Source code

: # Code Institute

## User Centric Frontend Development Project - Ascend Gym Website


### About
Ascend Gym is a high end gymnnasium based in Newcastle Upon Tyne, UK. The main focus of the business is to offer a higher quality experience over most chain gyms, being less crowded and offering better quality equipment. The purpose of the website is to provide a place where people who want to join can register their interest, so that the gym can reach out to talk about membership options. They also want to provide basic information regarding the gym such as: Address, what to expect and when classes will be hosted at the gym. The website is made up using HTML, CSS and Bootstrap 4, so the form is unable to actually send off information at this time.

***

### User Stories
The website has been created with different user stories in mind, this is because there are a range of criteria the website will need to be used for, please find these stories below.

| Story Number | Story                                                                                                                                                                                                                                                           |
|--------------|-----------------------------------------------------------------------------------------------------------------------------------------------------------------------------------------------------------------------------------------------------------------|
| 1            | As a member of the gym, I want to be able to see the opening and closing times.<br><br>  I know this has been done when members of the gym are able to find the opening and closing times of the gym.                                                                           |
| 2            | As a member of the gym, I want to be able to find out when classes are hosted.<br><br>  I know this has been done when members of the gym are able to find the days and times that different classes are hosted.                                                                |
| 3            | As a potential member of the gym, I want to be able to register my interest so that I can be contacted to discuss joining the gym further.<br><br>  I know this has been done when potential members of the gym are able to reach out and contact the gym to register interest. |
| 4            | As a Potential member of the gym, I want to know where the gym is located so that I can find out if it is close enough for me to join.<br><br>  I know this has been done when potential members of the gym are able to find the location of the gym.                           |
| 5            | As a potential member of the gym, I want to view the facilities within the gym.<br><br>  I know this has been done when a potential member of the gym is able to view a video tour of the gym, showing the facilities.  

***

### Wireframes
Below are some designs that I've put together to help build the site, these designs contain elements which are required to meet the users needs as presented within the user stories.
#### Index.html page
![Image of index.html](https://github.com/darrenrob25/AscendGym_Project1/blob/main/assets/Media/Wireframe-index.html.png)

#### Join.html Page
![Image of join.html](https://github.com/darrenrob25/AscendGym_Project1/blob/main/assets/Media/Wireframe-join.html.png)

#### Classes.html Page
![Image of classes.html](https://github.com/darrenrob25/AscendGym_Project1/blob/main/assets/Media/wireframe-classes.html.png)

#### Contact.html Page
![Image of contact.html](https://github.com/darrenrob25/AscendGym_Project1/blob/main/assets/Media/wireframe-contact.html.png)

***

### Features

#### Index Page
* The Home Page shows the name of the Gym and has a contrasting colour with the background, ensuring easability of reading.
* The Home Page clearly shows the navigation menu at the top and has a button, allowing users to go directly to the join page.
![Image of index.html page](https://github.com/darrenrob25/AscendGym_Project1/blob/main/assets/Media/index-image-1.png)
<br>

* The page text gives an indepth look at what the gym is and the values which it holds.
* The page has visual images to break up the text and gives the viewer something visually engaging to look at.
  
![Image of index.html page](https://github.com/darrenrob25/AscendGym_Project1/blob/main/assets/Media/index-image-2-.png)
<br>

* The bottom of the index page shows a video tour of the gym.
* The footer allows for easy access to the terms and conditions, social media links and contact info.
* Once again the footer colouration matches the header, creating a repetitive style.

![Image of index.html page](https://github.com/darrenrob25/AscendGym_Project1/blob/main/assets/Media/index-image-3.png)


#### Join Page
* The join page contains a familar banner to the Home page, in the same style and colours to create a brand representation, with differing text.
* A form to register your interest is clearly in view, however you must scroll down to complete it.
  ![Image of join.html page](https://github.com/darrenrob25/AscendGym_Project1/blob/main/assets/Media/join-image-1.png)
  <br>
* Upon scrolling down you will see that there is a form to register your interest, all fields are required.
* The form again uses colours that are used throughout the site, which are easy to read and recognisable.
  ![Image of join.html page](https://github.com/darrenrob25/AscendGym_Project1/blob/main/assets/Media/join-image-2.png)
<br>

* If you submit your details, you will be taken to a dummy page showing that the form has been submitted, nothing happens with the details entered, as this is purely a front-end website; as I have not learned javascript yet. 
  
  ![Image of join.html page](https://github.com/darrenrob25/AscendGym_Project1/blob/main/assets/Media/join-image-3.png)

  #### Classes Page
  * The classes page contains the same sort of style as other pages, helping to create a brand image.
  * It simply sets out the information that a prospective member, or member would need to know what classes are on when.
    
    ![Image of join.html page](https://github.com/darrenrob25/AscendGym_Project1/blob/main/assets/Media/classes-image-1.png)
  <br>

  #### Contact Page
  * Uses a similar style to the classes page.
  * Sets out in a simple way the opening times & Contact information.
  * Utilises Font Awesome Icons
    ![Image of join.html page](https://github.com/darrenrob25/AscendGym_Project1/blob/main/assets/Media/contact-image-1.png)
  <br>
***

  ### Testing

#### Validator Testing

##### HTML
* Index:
══════════════════════════════
## Exercise
Locate each row above that contains the word "same", and copy those rows.

## Problem solution
* The join page contains a familar banner to the Home page, in the same style and colours to create a brand representation, with differing text.
  * The classes page contains the same sort of style as other pages, helping to create a brand image.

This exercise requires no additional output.